··· QUOTED TEXT ···
Skip to main content

Standardizing models

Project description

bollhav ⚽ 🌊

Model definition framework for data pipeline targets with multiple target implementations:


Installation

pip install bollhav

Model creation example

from bollhav import Model, ModelConfig, WriteMode, Database, PostgresColumn, PostgresType, TZInterval
import polars as pl

config = ModelConfig(
    name="orders",
    source_entity="raw.orders",
    table="orders",
    schema="public",
    database=Database.POSTGRES,
    columns=[
        PostgresColumn(name="id", data_type=PostgresType.BIGINT, primary_key=True, nullable=False),
        PostgresColumn(name="created_at", data_type=PostgresType.TIMESTAMPTZ, nullable=False),
        PostgresColumn(name="email", data_type=PostgresType.TEXT, nullable=True, sensitive=True),
    ],
    write_mode=WriteMode.APPEND,
    cron="0 3 * * *",
    partitioned_by="created_at",
)

def execute(interval: TZInterval) -> pl.DataFrame:
    return pl.read_database(
        f"SELECT * FROM {config.source_entity} WHERE created_at >= '{interval.since}' AND created_at < '{interval.until}'",
        connection=...,
    )

model = Model(model_config=config, execute=execute)
···
◆ **THE REQUEST**:
Carry on the bollhav project description above, starting right after its final line of code.
··· EXTRACTED INFORMATION ···
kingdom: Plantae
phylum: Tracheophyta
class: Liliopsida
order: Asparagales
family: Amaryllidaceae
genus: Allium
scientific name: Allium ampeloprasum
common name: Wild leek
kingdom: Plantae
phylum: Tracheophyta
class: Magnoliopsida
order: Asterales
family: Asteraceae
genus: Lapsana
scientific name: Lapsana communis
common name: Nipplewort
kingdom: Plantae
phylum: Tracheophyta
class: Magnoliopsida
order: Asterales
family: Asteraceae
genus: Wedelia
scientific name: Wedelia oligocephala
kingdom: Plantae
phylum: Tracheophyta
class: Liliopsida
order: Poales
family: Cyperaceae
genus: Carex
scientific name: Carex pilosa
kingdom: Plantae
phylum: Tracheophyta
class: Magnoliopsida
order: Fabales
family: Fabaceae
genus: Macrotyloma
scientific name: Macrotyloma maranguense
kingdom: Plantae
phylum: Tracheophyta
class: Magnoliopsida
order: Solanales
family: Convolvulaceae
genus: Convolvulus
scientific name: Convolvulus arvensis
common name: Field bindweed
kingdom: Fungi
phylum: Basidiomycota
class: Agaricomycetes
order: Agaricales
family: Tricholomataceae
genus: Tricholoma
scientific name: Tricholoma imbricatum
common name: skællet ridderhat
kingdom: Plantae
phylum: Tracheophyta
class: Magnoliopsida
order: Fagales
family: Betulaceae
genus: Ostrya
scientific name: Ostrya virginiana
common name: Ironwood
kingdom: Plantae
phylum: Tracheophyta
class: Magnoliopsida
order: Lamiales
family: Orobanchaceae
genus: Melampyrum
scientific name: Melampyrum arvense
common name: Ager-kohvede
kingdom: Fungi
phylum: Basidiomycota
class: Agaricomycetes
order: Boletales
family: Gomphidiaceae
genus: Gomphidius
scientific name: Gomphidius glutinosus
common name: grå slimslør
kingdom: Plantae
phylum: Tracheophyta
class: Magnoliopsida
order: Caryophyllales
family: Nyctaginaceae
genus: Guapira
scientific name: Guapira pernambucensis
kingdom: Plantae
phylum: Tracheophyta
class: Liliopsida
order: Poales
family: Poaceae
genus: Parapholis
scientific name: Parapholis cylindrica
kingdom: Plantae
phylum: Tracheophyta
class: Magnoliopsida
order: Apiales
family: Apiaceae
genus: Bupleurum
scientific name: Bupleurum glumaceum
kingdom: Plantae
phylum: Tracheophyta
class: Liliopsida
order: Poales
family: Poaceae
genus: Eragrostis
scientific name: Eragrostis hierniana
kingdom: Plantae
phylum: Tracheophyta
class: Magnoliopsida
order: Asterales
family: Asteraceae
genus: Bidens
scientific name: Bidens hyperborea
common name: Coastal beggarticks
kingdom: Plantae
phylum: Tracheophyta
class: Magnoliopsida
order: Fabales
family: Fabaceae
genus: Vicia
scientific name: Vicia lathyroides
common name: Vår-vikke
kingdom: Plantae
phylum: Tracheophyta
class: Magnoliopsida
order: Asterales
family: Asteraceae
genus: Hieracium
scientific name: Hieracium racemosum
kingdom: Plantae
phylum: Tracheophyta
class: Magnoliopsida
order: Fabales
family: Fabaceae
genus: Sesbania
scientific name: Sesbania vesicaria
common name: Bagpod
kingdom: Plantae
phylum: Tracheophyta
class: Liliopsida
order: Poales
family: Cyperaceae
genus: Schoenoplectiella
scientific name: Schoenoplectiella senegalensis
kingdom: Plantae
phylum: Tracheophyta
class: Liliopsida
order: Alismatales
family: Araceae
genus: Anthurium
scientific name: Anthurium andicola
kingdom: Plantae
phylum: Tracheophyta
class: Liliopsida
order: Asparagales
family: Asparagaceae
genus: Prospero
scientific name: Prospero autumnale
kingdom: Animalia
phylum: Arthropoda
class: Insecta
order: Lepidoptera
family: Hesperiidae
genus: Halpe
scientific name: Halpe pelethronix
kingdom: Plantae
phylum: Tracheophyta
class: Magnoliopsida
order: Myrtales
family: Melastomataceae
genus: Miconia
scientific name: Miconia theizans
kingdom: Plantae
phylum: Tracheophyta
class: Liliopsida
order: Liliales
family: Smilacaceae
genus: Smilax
···
◆ **FINAL ANSWER**:
Parameters

Parameter Type Default Description
name str required Unique identifier for the model
source_entity str required Source table or view to read from
table str "" Destination table name
schema str "" Destination schema name
database Database None Target database. Required if columns is set
columns list[PostgresColumn | ParquetColumn] None Column definitions. Required if database is set
model_type ModelType TABLE TABLE or VIEW
write_mode WriteMode APPEND How to write data. VIEW requires ModelType.VIEW
tags set[str] None Labels for filtering
cron str None Cron expression. Automatically infers batch_size
enabled bool True Whether the model is active
debug bool False Enables debug mode
description str None Human-readable description
source_dsn str None DSN for the source connection
source_query str None Optional query to use instead of source_entity
partitioned_by str None Column name to partition by. Must exist in columns
begin datetime None Backfill start — must be UTC-aware
end datetime None Backfill end — must be UTC-aware
retries int None Retry count on failure
lookback int None Lookback window in batch units
tz_aware bool True Enforces UTC on begin/end
**kwargs Extra metadata. Callable values are resolved with non-callable kwargs as arguments

Computed attributes

Attribute Description
batch_size Inferred from cron if set, otherwise None
sensitive True if any column has sensitive=True
unique_columns Columns with unique=True — required for UPDATE_INSERT
partitioned_by_index True if partitioned_by is set

Write modes

Read more here

from bollhav import WriteMode

WriteMode.APPEND
WriteMode.OVERWRITE_INSERT  # requires partitioned_by
WriteMode.TRUNCATE_INSERT
WriteMode.UPDATE_INSERT     # requires at least one column with unique=True
WriteMode.VIEW              # requires ModelType.VIEW

UTC enforcement

When tz_aware=True (default), begin and end must be UTC-aware. Naive or non-UTC datetimes raise ValueError.

from datetime import datetime, timezone

model = Model(
    ...,
    begin=datetime(2025, 1, 1, tzinfo=timezone.utc),
    end=datetime(2025, 2, 1, tzinfo=timezone.utc),
)

model.extra # {"static": "production", "env": "env=production"}


## Batch intervals

`Model.get_batch_intervals` splits a `TZInterval` into sub-intervals driven by the model's cron expression. Useful for chunked backfills.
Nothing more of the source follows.